- [What the task asks]
Repeat the material in full. Keep every line exactly as it is.

- [Source data]

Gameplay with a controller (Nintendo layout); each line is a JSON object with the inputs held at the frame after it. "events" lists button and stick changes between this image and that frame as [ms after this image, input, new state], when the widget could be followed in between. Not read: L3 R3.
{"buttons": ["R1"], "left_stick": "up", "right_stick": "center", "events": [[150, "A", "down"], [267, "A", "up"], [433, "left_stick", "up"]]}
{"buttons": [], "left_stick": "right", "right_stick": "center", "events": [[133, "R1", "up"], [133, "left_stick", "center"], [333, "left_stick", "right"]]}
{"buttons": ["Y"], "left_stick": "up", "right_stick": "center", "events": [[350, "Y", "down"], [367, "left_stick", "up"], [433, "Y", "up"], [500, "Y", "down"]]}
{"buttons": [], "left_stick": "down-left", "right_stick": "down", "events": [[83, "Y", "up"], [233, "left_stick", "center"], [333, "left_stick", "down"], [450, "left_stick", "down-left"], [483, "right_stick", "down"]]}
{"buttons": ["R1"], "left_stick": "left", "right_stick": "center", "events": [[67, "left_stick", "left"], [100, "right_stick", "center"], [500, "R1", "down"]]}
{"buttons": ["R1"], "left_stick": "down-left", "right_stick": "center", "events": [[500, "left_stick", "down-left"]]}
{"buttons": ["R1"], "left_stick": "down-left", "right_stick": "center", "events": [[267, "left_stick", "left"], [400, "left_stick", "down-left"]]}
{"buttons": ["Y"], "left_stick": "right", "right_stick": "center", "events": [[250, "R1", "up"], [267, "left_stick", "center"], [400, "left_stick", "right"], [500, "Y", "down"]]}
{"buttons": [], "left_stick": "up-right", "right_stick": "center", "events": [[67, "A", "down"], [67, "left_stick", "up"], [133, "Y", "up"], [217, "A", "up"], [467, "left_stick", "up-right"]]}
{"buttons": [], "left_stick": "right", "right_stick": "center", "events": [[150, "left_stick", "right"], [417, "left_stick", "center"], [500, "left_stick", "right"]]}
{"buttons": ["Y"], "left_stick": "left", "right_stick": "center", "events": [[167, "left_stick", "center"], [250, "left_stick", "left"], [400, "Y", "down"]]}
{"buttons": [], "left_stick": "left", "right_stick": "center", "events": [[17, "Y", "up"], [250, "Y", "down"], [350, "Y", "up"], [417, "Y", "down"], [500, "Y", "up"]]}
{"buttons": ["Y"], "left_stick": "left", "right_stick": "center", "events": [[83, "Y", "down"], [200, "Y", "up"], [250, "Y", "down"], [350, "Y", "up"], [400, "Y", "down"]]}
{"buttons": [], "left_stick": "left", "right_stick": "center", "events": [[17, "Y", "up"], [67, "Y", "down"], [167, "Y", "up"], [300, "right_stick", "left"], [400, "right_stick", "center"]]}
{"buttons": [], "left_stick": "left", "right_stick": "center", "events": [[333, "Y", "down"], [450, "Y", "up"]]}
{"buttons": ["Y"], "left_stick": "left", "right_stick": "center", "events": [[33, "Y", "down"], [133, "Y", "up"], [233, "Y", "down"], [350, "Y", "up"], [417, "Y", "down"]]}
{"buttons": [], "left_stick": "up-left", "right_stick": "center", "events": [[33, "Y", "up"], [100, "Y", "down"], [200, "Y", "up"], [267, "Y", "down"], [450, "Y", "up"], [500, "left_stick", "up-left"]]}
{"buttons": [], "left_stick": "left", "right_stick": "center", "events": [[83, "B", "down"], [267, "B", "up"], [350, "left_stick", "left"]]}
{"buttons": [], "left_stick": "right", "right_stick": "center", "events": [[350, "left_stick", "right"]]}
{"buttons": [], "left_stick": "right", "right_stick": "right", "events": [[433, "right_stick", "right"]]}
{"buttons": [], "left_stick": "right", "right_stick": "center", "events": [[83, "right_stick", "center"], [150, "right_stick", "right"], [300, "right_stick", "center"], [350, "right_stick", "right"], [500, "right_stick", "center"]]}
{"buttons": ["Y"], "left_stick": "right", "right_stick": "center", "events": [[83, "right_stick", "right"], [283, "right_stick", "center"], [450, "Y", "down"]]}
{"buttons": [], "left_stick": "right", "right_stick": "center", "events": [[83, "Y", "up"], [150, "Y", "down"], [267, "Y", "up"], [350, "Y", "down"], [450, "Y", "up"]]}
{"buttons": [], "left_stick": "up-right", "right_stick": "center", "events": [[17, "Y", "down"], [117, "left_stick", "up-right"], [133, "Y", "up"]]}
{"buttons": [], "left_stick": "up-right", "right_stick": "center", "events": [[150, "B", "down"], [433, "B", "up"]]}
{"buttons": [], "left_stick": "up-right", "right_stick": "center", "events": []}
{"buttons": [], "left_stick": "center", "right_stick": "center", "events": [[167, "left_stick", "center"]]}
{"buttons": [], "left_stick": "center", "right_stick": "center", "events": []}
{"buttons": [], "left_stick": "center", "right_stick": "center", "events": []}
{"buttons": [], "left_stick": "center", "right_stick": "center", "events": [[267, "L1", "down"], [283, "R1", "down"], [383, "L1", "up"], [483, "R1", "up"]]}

- [Expected output]
Gameplay with a controller (Nintendo layout); each line is a JSON object with the inputs held at the frame after it. "events" lists button and stick changes between this image and that frame as [ms after this image, input, new state], when the widget could be followed in between. Not read: L3 R3.
{"buttons": ["R1"], "left_stick": "up", "right_stick": "center", "events": [[150, "A", "down"], [267, "A", "up"], [433, "left_stick", "up"]]}
{"buttons": [], "left_stick": "right", "right_stick": "center", "events": [[133, "R1", "up"], [133, "left_stick", "center"], [333, "left_stick", "right"]]}
{"buttons": ["Y"], "left_stick": "up", "right_stick": "center", "events": [[350, "Y", "down"], [367, "left_stick", "up"], [433, "Y", "up"], [500, "Y", "down"]]}
{"buttons": [], "left_stick": "down-left", "right_stick": "down", "events": [[83, "Y", "up"], [233, "left_stick", "center"], [333, "left_stick", "down"], [450, "left_stick", "down-left"], [483, "right_stick", "down"]]}
{"buttons": ["R1"], "left_stick": "left", "right_stick": "center", "events": [[67, "left_stick", "left"], [100, "right_stick", "center"], [500, "R1", "down"]]}
{"buttons": ["R1"], "left_stick": "down-left", "right_stick": "center", "events": [[500, "left_stick", "down-left"]]}
{"buttons": ["R1"], "left_stick": "down-left", "right_stick": "center", "events": [[267, "left_stick", "left"], [400, "left_stick", "down-left"]]}
{"buttons": ["Y"], "left_stick": "right", "right_stick": "center", "events": [[250, "R1", "up"], [267, "left_stick", "center"], [400, "left_stick", "right"], [500, "Y", "down"]]}
{"buttons": [], "left_stick": "up-right", "right_stick": "center", "events": [[67, "A", "down"], [67, "left_stick", "up"], [133, "Y", "up"], [217, "A", "up"], [467, "left_stick", "up-right"]]}
{"buttons": [], "left_stick": "right", "right_stick": "center", "events": [[150, "left_stick", "right"], [417, "left_stick", "center"], [500, "left_stick", "right"]]}
{"buttons": ["Y"], "left_stick": "left", "right_stick": "center", "events": [[167, "left_stick", "center"], [250, "left_stick", "left"], [400, "Y", "down"]]}
{"buttons": [], "left_stick": "left", "right_stick": "center", "events": [[17, "Y", "up"], [250, "Y", "down"], [350, "Y", "up"], [417, "Y", "down"], [500, "Y", "up"]]}
{"buttons": ["Y"], "left_stick": "left", "right_stick": "center", "events": [[83, "Y", "down"], [200, "Y", "up"], [250, "Y", "down"], [350, "Y", "up"], [400, "Y", "down"]]}
{"buttons": [], "left_stick": "left", "right_stick": "center", "events": [[17, "Y", "up"], [67, "Y", "down"], [167, "Y", "up"], [300, "right_stick", "left"], [400, "right_stick", "center"]]}
{"buttons": [], "left_stick": "left", "right_stick": "center", "events": [[333, "Y", "down"], [450, "Y", "up"]]}
{"buttons": ["Y"], "left_stick": "left", "right_stick": "center", "events": [[33, "Y", "down"], [133, "Y", "up"], [233, "Y", "down"], [350, "Y", "up"], [417, "Y", "down"]]}
{"buttons": [], "left_stick": "up-left", "right_stick": "center", "events": [[33, "Y", "up"], [100, "Y", "down"], [200, "Y", "up"], [267, "Y", "down"], [450, "Y", "up"], [500, "left_stick", "up-left"]]}
{"buttons": [], "left_stick": "left", "right_stick": "center", "events": [[83, "B", "down"], [267, "B", "up"], [350, "left_stick", "left"]]}
{"buttons": [], "left_stick": "right", "right_stick": "center", "events": [[350, "left_stick", "right"]]}
{"buttons": [], "left_stick": "right", "right_stick": "right", "events": [[433, "right_stick", "right"]]}
{"buttons": [], "left_stick": "right", "right_stick": "center", "events": [[83, "right_stick", "center"], [150, "right_stick", "right"], [300, "right_stick", "center"], [350, "right_stick", "right"], [500, "right_stick", "center"]]}
{"buttons": ["Y"], "left_stick": "right", "right_stick": "center", "events": [[83, "right_stick", "right"], [283, "right_stick", "center"], [450, "Y", "down"]]}
{"buttons": [], "left_stick": "right", "right_stick": "center", "events": [[83, "Y", "up"], [150, "Y", "down"], [267, "Y", "up"], [350, "Y", "down"], [450, "Y", "up"]]}
{"buttons": [], "left_stick": "up-right", "right_stick": "center", "events": [[17, "Y", "down"], [117, "left_stick", "up-right"], [133, "Y", "up"]]}
{"buttons": [], "left_stick": "up-right", "right_stick": "center", "events": [[150, "B", "down"], [433, "B", "up"]]}
{"buttons": [], "left_stick": "up-right", "right_stick": "center", "events": []}
{"buttons": [], "left_stick": "center", "right_stick": "center", "events": [[167, "left_stick", "center"]]}
{"buttons": [], "left_stick": "center", "right_stick": "center", "events": []}
{"buttons": [], "left_stick": "center", "right_stick": "center", "events": []}
{"buttons": [], "left_stick": "center", "right_stick": "center", "events": [[267, "L1", "down"], [283, "R1", "down"], [383, "L1", "up"], [483, "R1", "up"]]}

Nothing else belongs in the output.